ABOUT THIS EXERCISE ▸ Copy each line of the data beneath in which the word "Elecciones" appears.

GIVEN RECORDS ▸
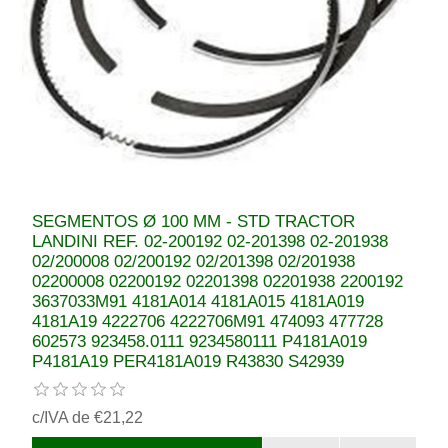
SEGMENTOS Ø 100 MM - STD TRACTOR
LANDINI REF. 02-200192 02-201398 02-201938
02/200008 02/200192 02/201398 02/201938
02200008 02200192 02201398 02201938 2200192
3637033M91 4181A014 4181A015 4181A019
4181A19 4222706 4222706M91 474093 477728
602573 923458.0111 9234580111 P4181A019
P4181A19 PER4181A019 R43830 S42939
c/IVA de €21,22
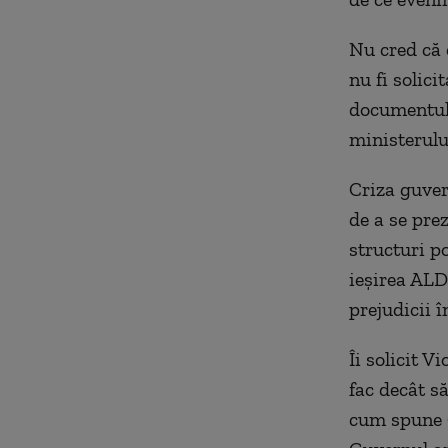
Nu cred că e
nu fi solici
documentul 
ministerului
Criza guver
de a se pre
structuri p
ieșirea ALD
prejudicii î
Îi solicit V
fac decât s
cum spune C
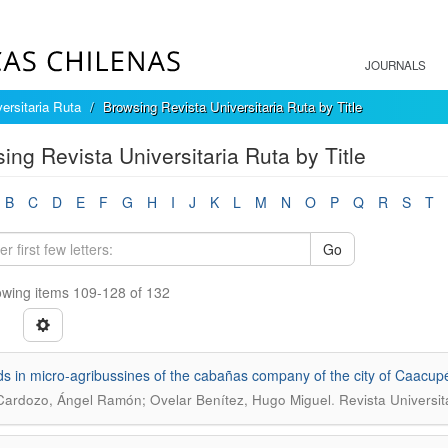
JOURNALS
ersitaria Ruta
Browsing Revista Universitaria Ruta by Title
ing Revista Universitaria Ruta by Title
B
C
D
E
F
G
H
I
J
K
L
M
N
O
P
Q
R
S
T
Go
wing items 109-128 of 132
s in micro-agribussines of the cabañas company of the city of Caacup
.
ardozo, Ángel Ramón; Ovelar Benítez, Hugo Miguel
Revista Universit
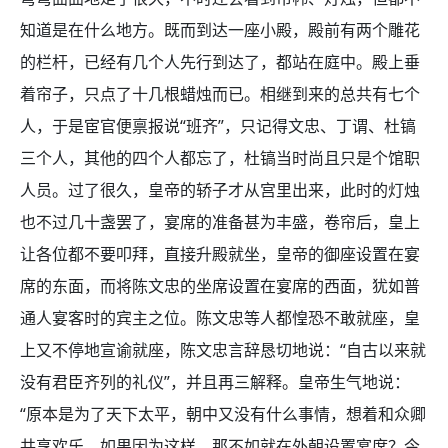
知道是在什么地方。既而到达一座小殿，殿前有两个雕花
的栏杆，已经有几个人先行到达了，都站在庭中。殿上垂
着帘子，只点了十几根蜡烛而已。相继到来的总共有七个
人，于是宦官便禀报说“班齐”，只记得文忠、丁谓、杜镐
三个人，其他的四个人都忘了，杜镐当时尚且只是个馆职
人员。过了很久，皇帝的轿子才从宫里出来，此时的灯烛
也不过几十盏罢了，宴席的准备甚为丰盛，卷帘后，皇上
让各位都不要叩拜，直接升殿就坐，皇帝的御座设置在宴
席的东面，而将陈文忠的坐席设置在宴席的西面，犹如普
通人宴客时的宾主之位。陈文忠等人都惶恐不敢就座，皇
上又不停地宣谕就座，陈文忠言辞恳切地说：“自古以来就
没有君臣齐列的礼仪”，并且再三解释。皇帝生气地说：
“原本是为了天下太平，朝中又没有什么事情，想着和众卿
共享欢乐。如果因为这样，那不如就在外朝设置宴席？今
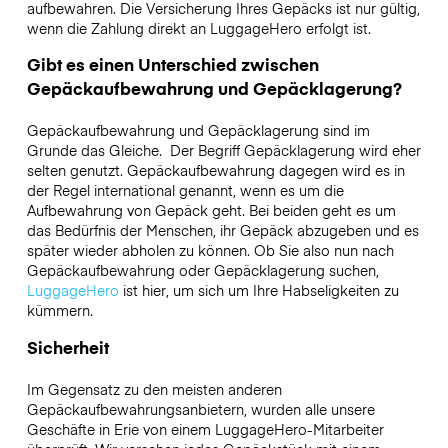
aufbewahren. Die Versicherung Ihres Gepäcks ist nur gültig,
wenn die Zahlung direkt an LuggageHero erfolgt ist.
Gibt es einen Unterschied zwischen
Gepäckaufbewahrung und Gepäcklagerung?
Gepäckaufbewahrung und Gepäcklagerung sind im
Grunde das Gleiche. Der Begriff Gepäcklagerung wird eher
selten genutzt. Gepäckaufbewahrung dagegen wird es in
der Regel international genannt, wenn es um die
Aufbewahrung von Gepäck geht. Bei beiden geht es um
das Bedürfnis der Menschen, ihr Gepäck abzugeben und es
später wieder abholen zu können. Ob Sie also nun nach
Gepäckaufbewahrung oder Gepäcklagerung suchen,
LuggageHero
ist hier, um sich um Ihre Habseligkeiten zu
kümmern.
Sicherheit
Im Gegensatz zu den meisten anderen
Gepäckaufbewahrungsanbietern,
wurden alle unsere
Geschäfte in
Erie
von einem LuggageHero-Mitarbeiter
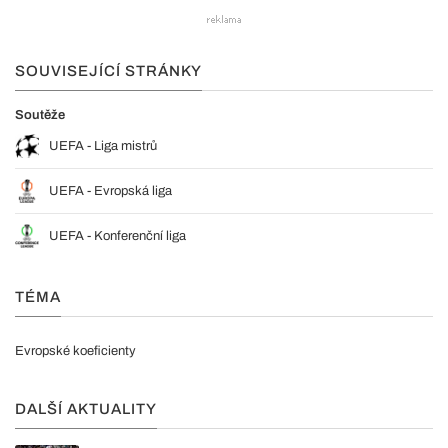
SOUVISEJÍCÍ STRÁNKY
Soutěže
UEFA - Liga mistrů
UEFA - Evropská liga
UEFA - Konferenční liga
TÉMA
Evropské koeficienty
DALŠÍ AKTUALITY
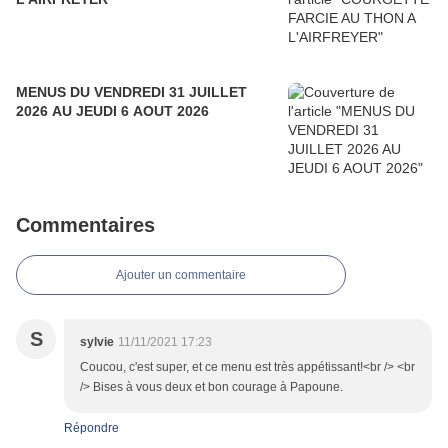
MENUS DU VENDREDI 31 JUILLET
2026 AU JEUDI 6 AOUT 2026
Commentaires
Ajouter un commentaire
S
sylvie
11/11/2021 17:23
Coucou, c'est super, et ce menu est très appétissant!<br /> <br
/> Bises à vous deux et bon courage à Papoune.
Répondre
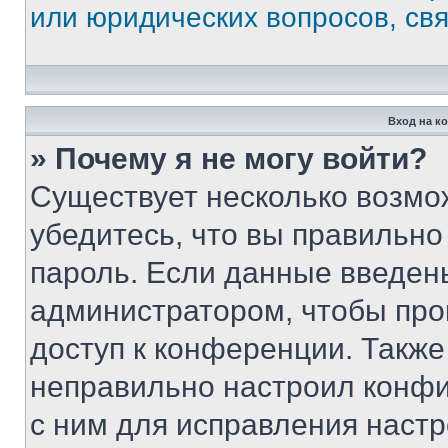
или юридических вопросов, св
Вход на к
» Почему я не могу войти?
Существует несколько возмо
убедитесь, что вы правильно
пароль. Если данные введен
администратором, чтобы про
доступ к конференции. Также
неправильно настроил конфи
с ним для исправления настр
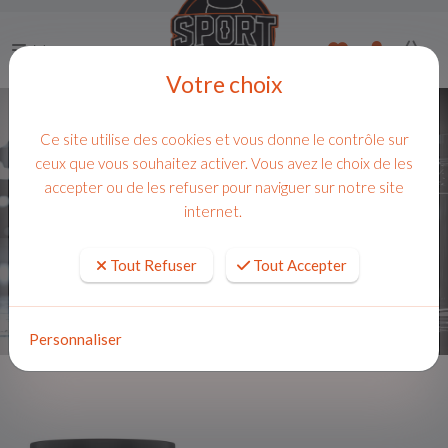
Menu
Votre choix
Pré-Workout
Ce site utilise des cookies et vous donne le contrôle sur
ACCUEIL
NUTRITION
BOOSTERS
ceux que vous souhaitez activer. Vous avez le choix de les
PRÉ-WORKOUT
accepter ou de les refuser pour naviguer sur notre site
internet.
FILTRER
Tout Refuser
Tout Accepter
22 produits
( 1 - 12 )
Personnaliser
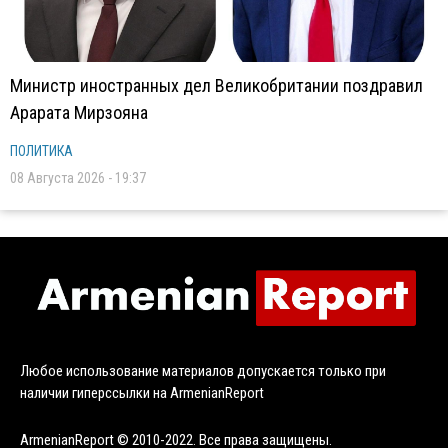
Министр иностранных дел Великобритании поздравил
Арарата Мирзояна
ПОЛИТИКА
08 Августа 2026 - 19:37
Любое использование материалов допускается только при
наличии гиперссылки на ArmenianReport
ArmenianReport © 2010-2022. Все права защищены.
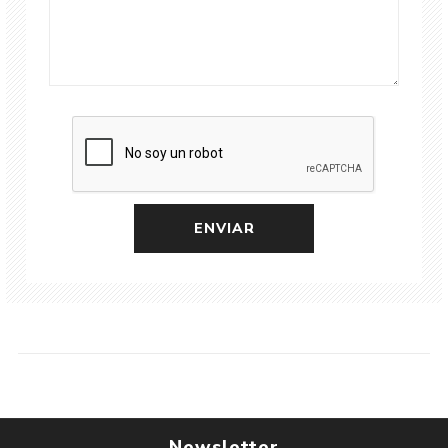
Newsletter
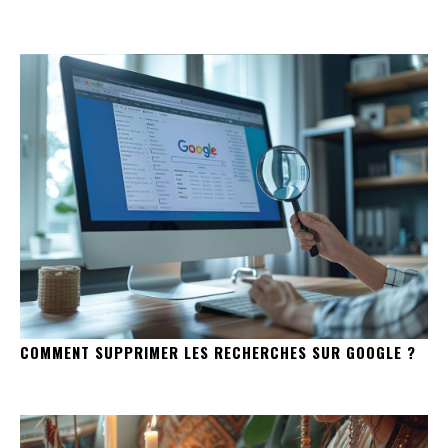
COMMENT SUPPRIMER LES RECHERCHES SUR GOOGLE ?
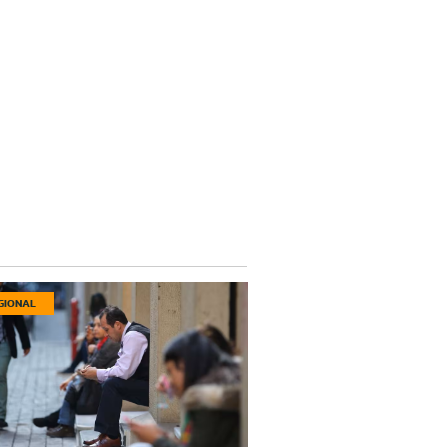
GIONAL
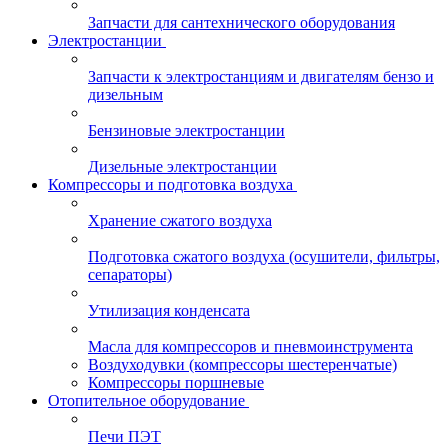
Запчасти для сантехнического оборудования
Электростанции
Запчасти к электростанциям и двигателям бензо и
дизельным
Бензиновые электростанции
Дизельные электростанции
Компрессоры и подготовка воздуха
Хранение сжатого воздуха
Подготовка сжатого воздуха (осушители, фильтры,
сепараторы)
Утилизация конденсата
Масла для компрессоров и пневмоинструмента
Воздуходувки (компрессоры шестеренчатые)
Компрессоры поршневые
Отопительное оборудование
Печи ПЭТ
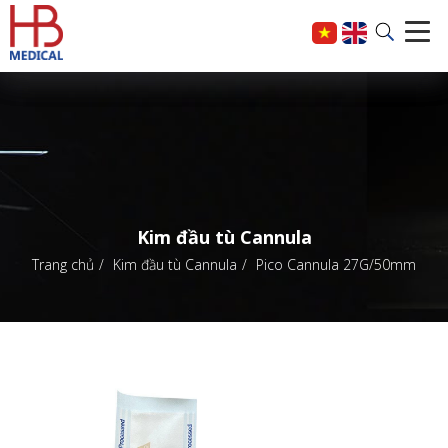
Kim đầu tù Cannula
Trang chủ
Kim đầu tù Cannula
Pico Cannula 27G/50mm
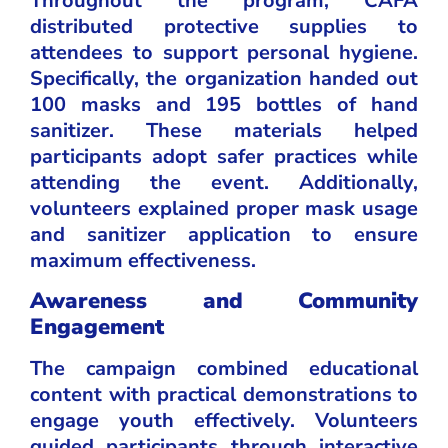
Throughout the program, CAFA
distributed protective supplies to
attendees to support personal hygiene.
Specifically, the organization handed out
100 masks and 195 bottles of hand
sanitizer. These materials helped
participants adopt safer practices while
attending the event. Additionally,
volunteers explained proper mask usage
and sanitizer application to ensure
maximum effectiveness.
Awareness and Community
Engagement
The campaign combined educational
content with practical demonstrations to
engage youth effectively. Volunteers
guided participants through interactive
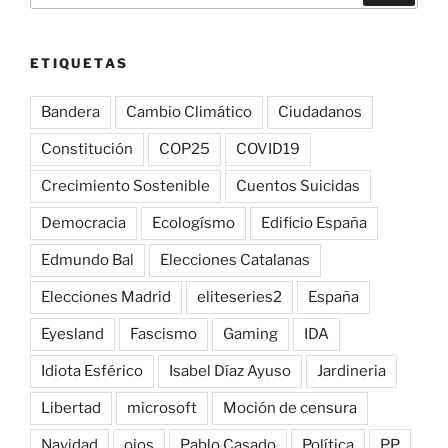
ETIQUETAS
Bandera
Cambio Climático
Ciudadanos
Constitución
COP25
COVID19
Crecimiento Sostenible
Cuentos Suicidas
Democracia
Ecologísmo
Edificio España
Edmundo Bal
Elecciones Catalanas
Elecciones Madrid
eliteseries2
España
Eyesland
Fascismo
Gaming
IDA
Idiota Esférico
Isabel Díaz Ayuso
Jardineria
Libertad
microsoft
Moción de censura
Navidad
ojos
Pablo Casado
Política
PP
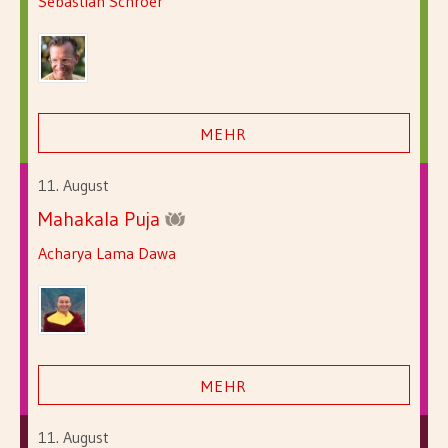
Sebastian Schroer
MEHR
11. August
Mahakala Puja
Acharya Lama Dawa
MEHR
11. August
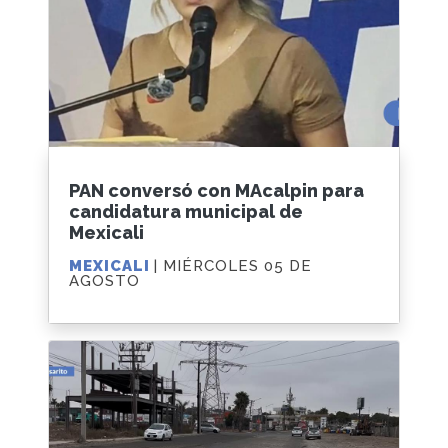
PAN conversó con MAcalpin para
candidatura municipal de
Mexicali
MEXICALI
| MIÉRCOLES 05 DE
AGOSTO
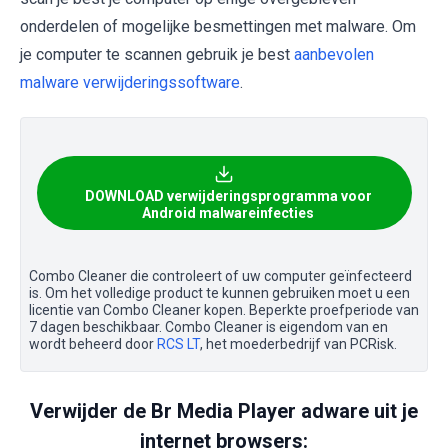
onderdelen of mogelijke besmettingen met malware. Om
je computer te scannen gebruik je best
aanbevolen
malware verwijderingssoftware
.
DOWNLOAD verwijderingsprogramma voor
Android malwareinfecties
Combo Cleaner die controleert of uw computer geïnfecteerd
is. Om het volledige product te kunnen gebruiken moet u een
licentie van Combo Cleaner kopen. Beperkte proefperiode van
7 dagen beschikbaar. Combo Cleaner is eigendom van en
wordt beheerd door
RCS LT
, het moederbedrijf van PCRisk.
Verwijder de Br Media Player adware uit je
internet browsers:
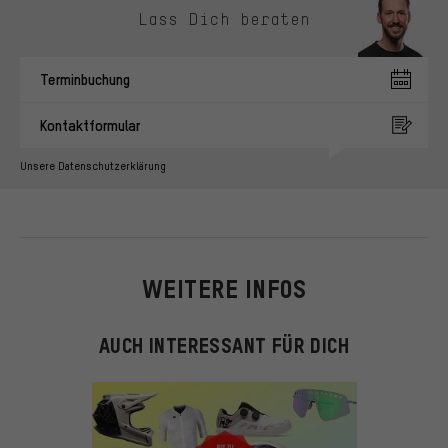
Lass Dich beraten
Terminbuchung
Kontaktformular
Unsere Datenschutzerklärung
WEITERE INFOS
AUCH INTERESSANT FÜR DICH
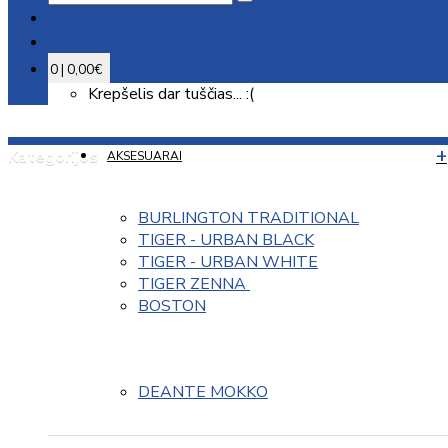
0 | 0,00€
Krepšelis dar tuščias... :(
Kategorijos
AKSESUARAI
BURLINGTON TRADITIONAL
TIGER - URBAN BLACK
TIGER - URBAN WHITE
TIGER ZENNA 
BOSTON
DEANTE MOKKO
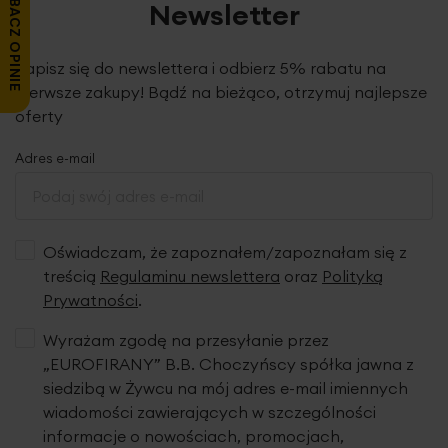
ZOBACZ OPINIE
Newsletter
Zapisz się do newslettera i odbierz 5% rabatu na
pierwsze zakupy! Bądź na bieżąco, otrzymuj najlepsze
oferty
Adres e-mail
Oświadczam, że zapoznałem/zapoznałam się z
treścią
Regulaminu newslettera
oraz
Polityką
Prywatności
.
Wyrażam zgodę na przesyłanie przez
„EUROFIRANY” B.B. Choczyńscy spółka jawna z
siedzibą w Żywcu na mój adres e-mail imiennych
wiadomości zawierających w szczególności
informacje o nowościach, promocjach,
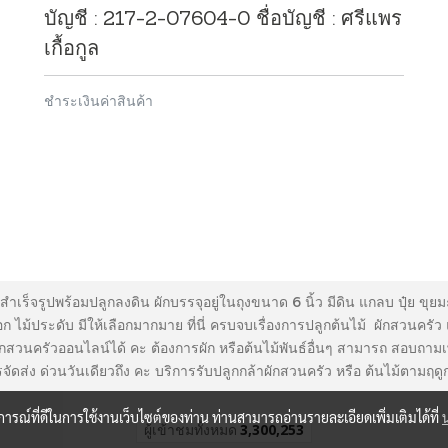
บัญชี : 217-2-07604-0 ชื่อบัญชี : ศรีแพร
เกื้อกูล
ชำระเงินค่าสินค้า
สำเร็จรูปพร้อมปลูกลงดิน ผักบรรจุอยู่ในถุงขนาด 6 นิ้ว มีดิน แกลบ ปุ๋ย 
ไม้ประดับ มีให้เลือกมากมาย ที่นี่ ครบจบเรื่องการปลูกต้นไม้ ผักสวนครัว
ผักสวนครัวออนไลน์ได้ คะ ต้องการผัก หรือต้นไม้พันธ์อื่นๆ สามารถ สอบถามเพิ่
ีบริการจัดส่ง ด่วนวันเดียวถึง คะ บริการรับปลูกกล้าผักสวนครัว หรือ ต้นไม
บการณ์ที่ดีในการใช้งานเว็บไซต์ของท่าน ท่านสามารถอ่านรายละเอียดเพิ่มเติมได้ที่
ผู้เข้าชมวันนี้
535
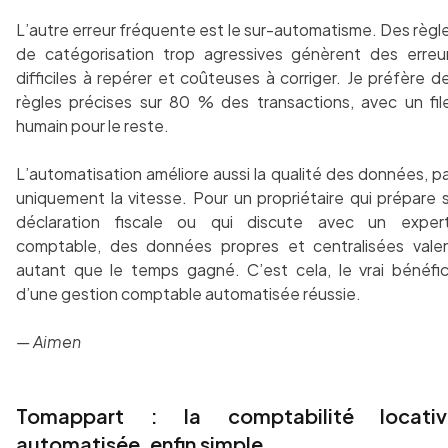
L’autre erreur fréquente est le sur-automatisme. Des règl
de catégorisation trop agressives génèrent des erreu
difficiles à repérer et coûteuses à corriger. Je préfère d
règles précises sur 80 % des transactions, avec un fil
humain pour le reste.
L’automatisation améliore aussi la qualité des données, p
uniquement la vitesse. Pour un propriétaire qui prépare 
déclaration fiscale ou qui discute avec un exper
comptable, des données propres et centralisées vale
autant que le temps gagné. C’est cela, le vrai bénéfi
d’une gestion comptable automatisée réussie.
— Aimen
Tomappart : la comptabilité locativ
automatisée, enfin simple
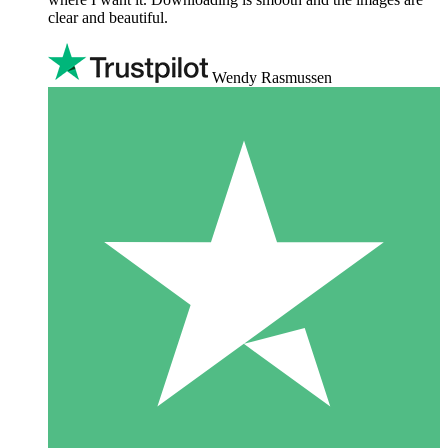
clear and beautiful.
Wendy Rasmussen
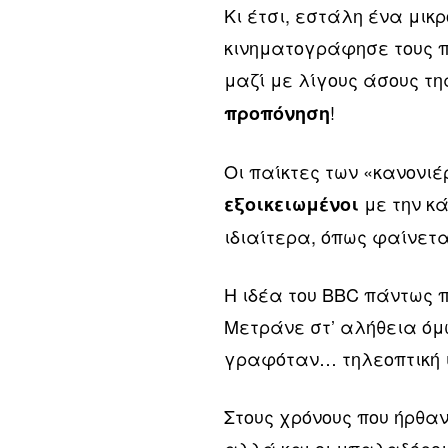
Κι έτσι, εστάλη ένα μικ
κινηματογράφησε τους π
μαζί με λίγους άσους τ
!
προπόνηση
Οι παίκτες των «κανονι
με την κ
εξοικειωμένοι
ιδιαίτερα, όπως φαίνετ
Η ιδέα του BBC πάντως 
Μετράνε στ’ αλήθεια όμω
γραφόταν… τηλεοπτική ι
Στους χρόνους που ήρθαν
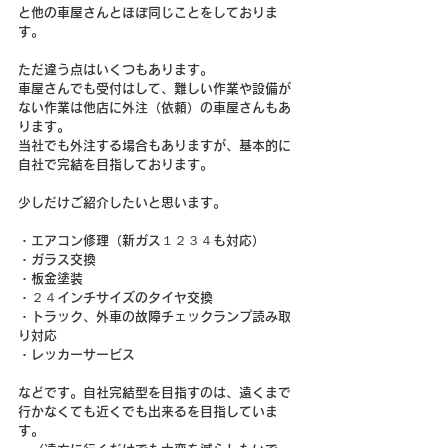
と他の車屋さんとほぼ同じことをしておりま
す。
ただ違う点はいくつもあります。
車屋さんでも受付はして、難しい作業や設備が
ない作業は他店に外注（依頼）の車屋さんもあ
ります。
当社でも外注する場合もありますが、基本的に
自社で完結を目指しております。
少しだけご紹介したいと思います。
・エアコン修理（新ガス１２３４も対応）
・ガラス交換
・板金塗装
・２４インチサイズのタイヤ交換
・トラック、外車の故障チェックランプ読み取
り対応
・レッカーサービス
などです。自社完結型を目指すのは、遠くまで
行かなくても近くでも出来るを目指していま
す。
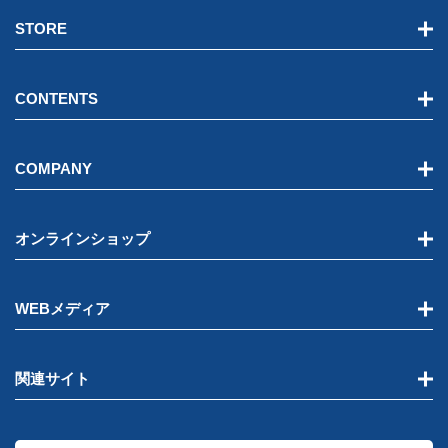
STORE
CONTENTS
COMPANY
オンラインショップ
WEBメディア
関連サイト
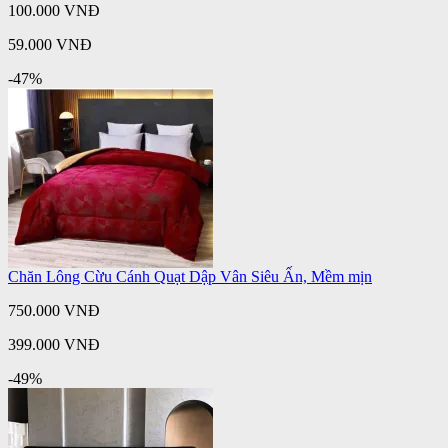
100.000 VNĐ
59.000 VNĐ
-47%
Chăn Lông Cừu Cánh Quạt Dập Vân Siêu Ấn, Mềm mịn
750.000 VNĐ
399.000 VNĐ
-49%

WRITTEN ANSWER ▸
Elecciones Catalanas
Elecciones Madrid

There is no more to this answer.